The source familiar with the dinner conversation said the dinner grew heated after Ye - who announced another run for president in 2024 on Thursday - asked Trump to be his running mate. Trump then began insulting Ye's ex-wife, Kim Kardashian, according to the source and a video that Ye posted to Twitter on Thanksgiving Day recounting the dinner.

The source also said Fuentes is helping advise Ye in his second presidential campaign. The rapper has said the campaign would be managed by Milo Yiannopoulos, a far-right provocateur and former Breitbart editor who was banned in 2016 for inciting a racist campaign against comedian Leslie Jones.

Ye, Fuentes and Yiannopoulos declined to comment on the dinner.

Details about the dinner began to emerge on Twitter Wednesday when a Politico reporter tweeted that Ye and Fuentes had been spotted at Mar-a-Lago. The conservative website Timcast confirmed Fuentes's presence at the dinner, followed by Axios.

The porous nature of Mar-a-Lago, where anyone with connections can run into Trump, has long been a concern of his advisers. It's also helped land Trump in the sights of a federal investigation after the FBI in August executed a search warrant at the club in search of documents marked classified that the federal government says Trump should not have possessed.

Trump's statement on Truth Social did not disavow anti-Semitism or racism, but his campaign in a follow-up message pointed to Trump's support of Israel, the Abraham Accords Middle East peace deal his administration reached and his opposition to anti-Semitism in Iran.

But Trump has also embraced anti-Semitic tropes and figures, implying that American Jews have dual loyalty to Israel and saying that there were "very fine people on both sides" at the white supremacist "Unite the Right" rally in Charlottesville, Va. in 2017. Fuentes attended that event and, after Trump said he denounced white supremacy at the rally, Fuentes denounced him for that.

In his video debrief, Ye said that "Trump is really impressed with Nick Fuentes. Nick Fuentes - unlike so many of the lawyers and so many people that he was left with on his 2020 campaign - he's actually a loyalist [for Trump]."

The source independent of Trump's campaign said Trump had planned to dine privately with Ye at Mar-a-Lago's library but he then said they should eat outside on the public patio. The former president also invited the others along.

The subject of racism and anti-Semitism didn't come up and Fuentes "presented as statistician. He was very knowledgeable of polls and Trump's campaign. Trump was very impressed but Trump didn't know who he was," the source said.

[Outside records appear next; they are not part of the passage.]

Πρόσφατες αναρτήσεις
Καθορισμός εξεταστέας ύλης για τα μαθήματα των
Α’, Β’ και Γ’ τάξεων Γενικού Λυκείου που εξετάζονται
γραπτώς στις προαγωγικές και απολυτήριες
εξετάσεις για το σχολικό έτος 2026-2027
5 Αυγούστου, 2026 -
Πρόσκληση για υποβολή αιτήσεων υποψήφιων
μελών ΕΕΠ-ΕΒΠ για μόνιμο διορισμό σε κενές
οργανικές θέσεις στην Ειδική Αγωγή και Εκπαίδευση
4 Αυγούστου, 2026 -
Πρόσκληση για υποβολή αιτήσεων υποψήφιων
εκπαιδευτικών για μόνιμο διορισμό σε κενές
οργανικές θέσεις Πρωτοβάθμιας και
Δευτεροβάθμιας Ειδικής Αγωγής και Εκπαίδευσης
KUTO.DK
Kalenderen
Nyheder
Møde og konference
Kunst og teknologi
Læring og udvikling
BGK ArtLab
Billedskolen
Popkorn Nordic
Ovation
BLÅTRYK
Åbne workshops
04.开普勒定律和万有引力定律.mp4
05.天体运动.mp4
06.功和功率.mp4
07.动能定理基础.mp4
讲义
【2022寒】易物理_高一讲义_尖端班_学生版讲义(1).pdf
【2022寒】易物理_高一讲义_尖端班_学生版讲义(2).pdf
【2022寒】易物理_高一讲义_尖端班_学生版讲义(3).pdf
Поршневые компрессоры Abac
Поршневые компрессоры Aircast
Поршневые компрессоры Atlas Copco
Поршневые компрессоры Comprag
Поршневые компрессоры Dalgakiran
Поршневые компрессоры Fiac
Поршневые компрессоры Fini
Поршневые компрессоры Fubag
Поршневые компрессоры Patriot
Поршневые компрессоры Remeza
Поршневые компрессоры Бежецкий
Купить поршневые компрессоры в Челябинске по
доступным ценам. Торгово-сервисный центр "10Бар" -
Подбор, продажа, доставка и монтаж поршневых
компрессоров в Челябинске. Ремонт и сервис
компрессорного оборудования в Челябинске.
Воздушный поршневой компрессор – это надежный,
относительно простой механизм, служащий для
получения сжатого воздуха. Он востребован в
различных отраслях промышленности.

Trump asked Fuentes about his 2024 announcement speech the week before and Fuentes criticized Trump for being too "teleprompter" scripted and having low energy, the source said. Fuentes and West, the source added, also said Trump should have issued a blanket pardon for everyone involved in the Capitol riot on Jan. 6, 2021, which Ye's video debrief also mentioned.

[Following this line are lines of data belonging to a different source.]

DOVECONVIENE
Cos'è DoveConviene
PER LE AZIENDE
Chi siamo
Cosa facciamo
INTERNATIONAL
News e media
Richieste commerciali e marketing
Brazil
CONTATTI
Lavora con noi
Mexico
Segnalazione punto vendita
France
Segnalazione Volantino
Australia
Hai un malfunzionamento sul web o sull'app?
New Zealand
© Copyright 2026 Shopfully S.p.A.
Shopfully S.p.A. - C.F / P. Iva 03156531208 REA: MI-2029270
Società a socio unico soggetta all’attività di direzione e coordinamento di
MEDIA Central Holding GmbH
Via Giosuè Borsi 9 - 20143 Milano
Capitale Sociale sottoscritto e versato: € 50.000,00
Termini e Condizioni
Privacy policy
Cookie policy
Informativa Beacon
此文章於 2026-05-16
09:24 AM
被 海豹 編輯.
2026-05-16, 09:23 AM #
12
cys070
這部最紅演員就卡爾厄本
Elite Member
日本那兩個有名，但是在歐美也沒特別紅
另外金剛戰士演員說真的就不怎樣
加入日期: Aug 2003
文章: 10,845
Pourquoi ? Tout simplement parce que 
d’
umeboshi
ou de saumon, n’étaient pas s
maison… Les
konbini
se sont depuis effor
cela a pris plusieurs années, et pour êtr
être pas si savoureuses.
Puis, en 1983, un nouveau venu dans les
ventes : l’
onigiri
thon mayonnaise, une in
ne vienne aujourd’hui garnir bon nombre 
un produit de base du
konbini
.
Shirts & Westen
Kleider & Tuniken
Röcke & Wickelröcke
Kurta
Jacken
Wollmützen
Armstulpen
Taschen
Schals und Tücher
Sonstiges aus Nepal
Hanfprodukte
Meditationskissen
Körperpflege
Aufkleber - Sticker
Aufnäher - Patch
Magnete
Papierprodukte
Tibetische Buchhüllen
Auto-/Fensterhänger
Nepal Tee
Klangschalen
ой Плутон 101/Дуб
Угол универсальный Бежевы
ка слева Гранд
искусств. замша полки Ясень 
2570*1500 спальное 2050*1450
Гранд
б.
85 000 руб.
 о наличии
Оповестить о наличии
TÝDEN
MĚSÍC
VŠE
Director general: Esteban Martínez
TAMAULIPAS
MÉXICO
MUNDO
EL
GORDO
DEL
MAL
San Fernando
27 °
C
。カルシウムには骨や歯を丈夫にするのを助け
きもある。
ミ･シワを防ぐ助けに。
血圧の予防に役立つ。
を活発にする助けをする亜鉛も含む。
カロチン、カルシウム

Trump also mentioned his adviser, Jason Miller, to Fuentes, who criticized the veteran operative for now running the social media site Gettr, which has banned Fuentes, according to a copy of a group text message exchange that Ye posted to Twitter Thursday.

Trump's Truth Social platform, however, has verified Fuentes as a notable user.

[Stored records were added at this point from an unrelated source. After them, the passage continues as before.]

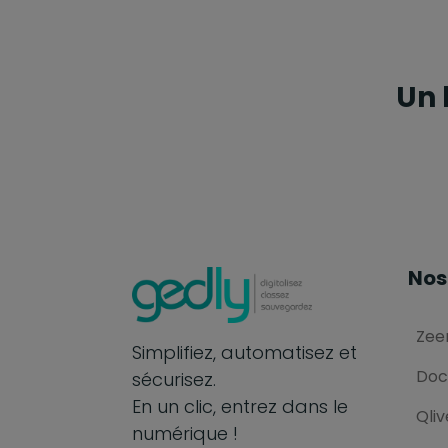
Un 
Nos
Zee
Simplifiez, automatisez et
Doc
sécurisez.
En un clic, entrez dans le
Qliv
numérique !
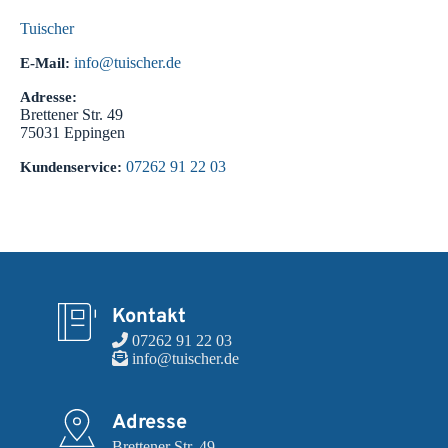
Tuischer
info@tuischer.de
E-Mail:
Adresse:
Brettener Str. 49
75031
Eppingen
07262 91 22 03
Kundenservice:
Kontakt
 07262 91 22 03
 info@tuischer.de
Adresse
Brettener Str. 49
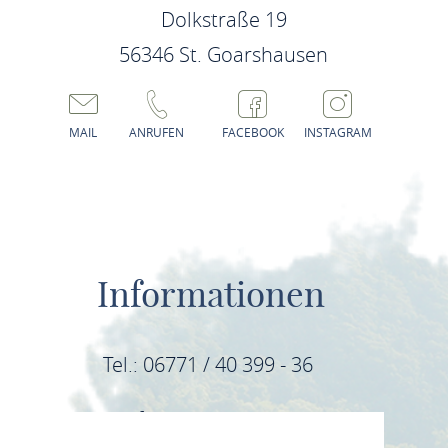
Dolkstraße 19
56346 St. Goarshausen
MAIL
ANRUFEN
FACEBOOK
INSTAGRAM
Informationen
Tel.: 06771 / 40 399 - 36
E-Mail: info@mittelrhein-wein.com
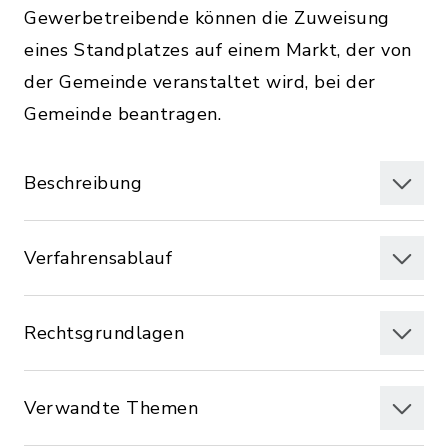
Gewerbetreibende können die Zuweisung
eines Standplatzes auf einem Markt, der von
der Gemeinde veranstaltet wird, bei der
Gemeinde beantragen.
Beschreibung
Verfahrensablauf
Rechtsgrundlagen
Verwandte Themen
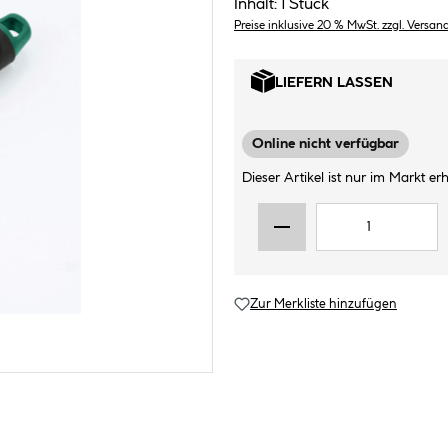
Inhalt:
1 Stück
Preise inklusive 20 % MwSt. zzgl. Versan
LIEFERN LASSEN
Online nicht verfügbar
Dieser Artikel ist nur im Markt erhä
Zur Merkliste hinzufügen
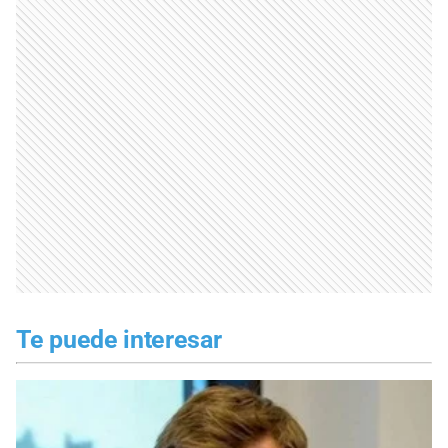
Te puede interesar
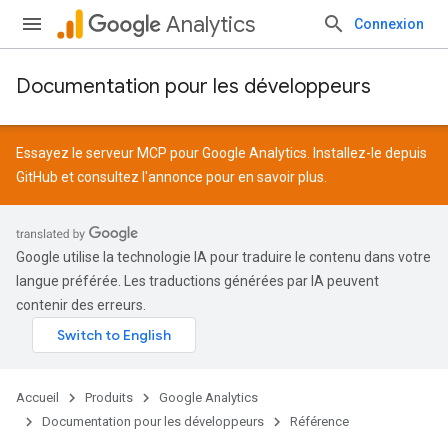
Analytics
Connexion
Documentation pour les développeurs
Essayez le serveur MCP pour Google Analytics. Installez-le depuis
GitHub
et consultez l'
annonce
pour en savoir plus.
Google utilise la technologie IA pour traduire le contenu dans votre
langue préférée. Les traductions générées par IA peuvent
contenir des erreurs.
Accueil
Produits
Google Analytics
Documentation pour les développeurs
Référence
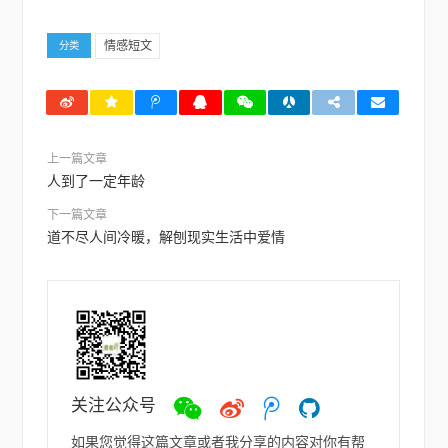
情感短文
分类
上一篇文章
人到了一定年龄
下一篇文章
道不尽人间冷暖，解刨现实生活中爱情
关注公众号
微
微
ヽ
如
信
博
(●-
若
如果您觉得这篇文章或者我分享的内容对你有帮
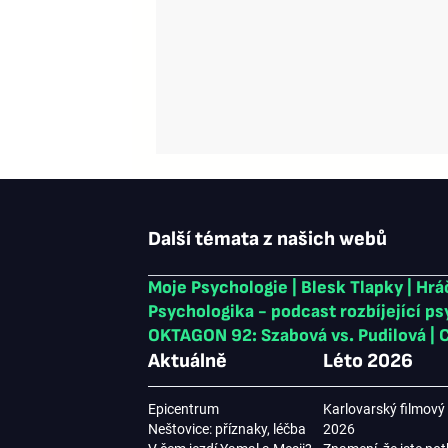
Další témata z našich webů
Moje Psychologie
|
Blesk Tlapky
|
Hrá
Psychologika - podcast rozbíjející p
OKTAGON 92: Szabová vs. Pudilová
|
C
Aktuálně
Léto 2026
Epicentrum
Karlovarský filmový 
Neštovice: příznaky, léčba
2026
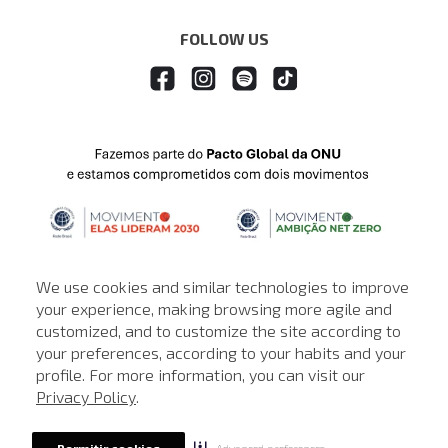
FOLLOW US
We use cookies and similar technologies to improve
your experience, making browsing more agile and
customized, and to customize the site according to
ATENDIMENTO
your preferences, according to your habits and your
profile. For more information, you can visit our
© © Copyright 2000-2026 - Todos os direitos reservados. A Loja de
Privacy Policy
.
John John reserva-se no direito de corrigir ou alterar informações
como: preços, promoções e disponibilidade de estoque a qualquer
momento.
Advanced preferences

At a certain point, the conversation turned tense and Trump began making his critical remarks about Ye's ex, Kardashian. "That's the mother of my children," Ye protested, according to his video debrief.

Trump then grew animated about Ye challenging him. "You're not going to win. You can't beat me," Trump told Ye, the source said. "Nick, you work for the guy, and just because you work for him, you're going to tell him he can beat me? You just got finished telling me I was the best president ever."

Ye said in his video debrief that Trump was angry.

"When Trump started basically screaming at me at the table telling me I was going to lose, I mean, has that ever worked for anyone in history?" the rapper said. "I'm like hold on, hold on, hold on, hold on, hold on, Trump. You're talkin' to Ye."